- Intelligence organisations and collection are at first national activities, power and self-interest. It is a competitive activity but there are increasing need for collaboration between states and services such as terrorism, drugs and people smuggling
- Maximises effectiveness of your own defence forces by illuminating others capabilities and dispositions
- Secures political or strategic advantages by disclosing others intentions
- Protects safety and well being of your own citizens, if necessary, at the expense of someone else
- Poverty of accurate public comment about intelligence sharing
- The end of the Cold War has led to greater competitiveness and divisions between former Western allies and their intelligence services – on some issues allies and on other issues adversaries.
- Increasing realization that “there are relationships and understanding in their intelligence communities which can be used diplomatically.
- Harry Hinsley, wrote the multi volume the Official History of British Intelligence in the Second World War – he played a part in the negotiation of the 1946 UK USA Agreement
- UK Security Services Act 1989, The Intelligence Services Act 1994, and the Regulation of Investigatory Powers Act 2000 – three pieces of legislation moved the agencies from “the rather dubious assumption that if something was not expressly illegal then it was okay. Now we had the assurance of statue law as opposed to the insecurity of the royal prerogative, under which much agency activity hitherto notionally took place.” P. 143
- Origins of the UKUSA Agreement were ‘in exchanges of naval intelligence which went back to the late 1930s, but they deepened and extended after American entry into the war, and again at the end of the war as the Soviet threat and the treachery of the atom spies became apparent. The immediate post-war period saw the creation of agency architecture on both sides of the Atlantic, which has remained to this day”
- 144 the shock of the discovery of the atomic spies and soviet penetration, “Sorting out the consequences of those two blows was to take two decades, and in my view, to leave the UK community with a defensiveness, introspection and damagingly strict need-to-know culture that it only finally shook off during the 1980s and 1990s under the pressure of responding to terrorism and with a new generation of staff.”
- The UKUSA works because “First, the intelligence relationship is part of a wider political relationship and depends in good measure on that wider context….Second, the relationship also pretty obviously prospers because of long-standing institutional integration that has flowed from the 1946 UKUSA agreement is so widespread that Sigint customers in both capitals seldom know which country generated either the access or the product itself.

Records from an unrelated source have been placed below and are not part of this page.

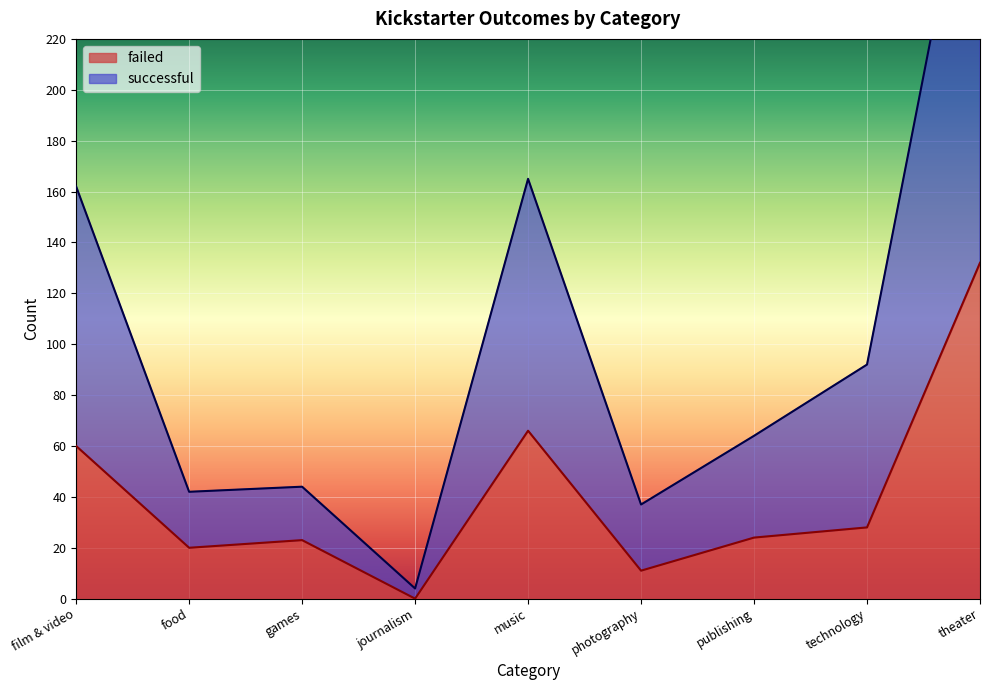

True or false: successful and failed cross at least once.

False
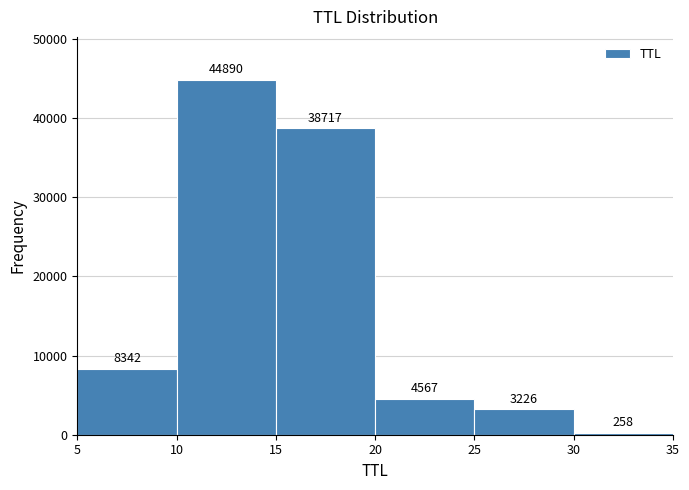

Reading left to right, list every bar in this chart as the range it spans on the x-axis followed by its height.

5 to 10: 8342
10 to 15: 44890
15 to 20: 38717
20 to 25: 4567
25 to 30: 3226
30 to 35: 258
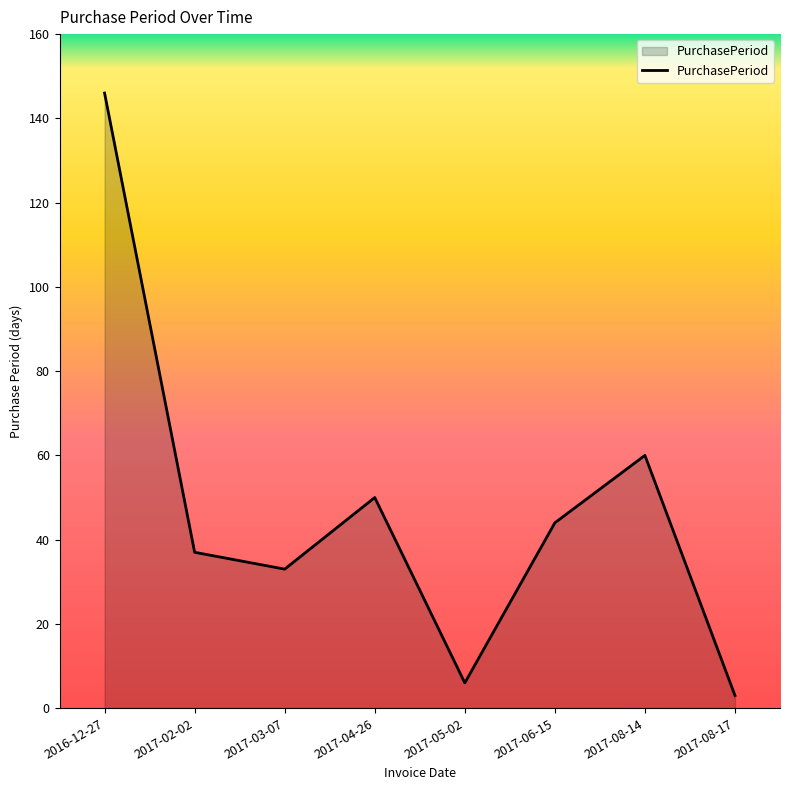

Does the chart display data point markers on the line(s)?

No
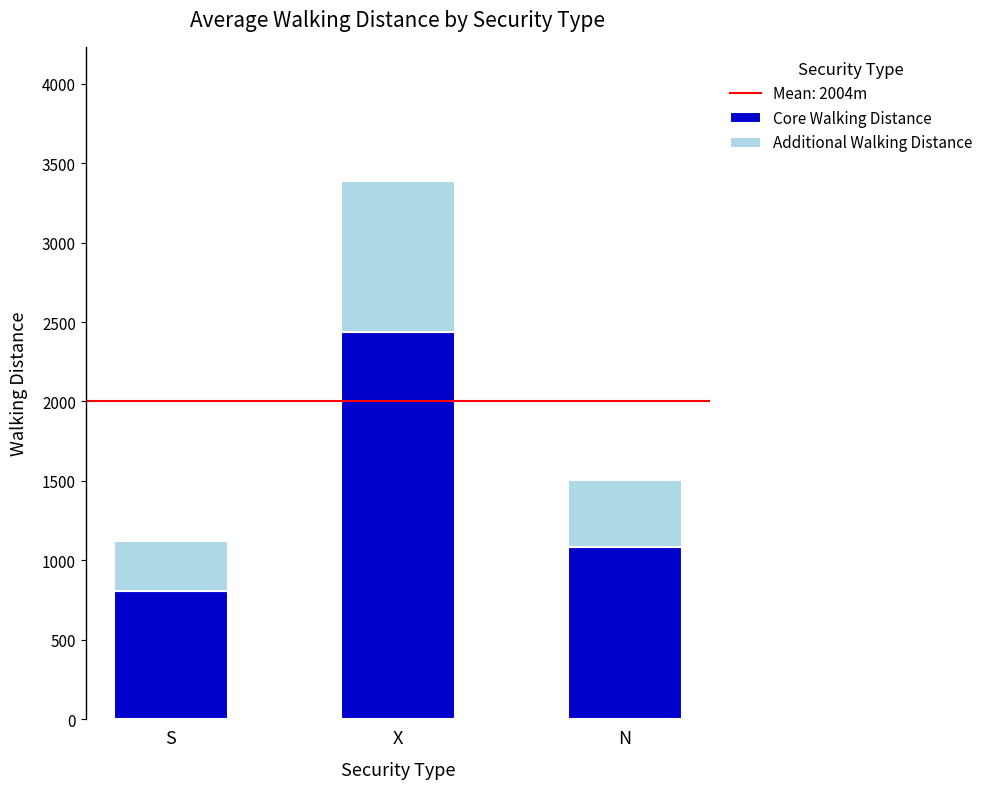

List the labels in order of Core Walking Distance value, smallest first.

S, N, X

- The UK agencies, unlike any other potential intelligence ally, retain worldwide and subject-wide capabilities. Still has worldwide dependent territories providing Sigint and other intelligence collection opportunities – what one US intelligence chief called “islands with aerials”, and also has languages expertise, and unrivalled experience dealing with terrorist threats.
- In both the US and UK intelligence is collected across government, it is seen as a collective asset, not as the property of the individual minister or agency. CRAP!!!
- Assessment is more decentralized in the US than the UK, but decision makers on both sides of the Atlantic expect to use intelligence routinely.
- “Since so much intelligence is shared, the UK weekly Survey of Intelligence and the presidential Intelligence brief probably look very similar most weeks and that tends to reinforce the closeness of the world view of the two governments. And that in turn, of course, reinforces the intelligence relationship.” P. 145
- “Third comes a list of softer issues about personalities, shared experiences, friends in adversity, etc. which may not carry political or public weight but matter in institutional relationship, particularly those which have an operational element. …Those joint activities generate friendships, trust with sensitive material, mutual respect and confidence, as well as understanding about constraints and difficulties. They matter. P. 146
- When it started in the 1960s, the Club of Berne involves security services from nine West European countries, now 17 and growing.
- UK pressing intelligence needs are on WMD programs in order to disrupt, preemptive intel on terrorism threats to interests and allies, intel on the production and distribution and financing of hard drugs, intel about identity, fraud and misuse and intel on migration patterns and illegal immigration facilities.
- What intelligence cooperation involves is the a) sharing of intelligence-based assumptions, long been currency in the Five Eyes community in which assessments are shared routinely. “This works well and gives wider perspectives to all parties. There are some subjects on which national sensitivities preclude sharing, but the volume of exchange remains high.” B) sharing of assessed by single-source reporting.
- “Third comes raw product. This is seldom exchanged routinely, but is particularly valuable because it enables recipients to visit and revisit the material in the light of developing understandings of the a target.”
- Finally comes operational collaboration. Involving agency personnel from different countries working together against a common target and may involve surveillance, joint angel handling, sharing of linguists, changes of tech know how and equipment, common trainings, the sharing of analytical staff.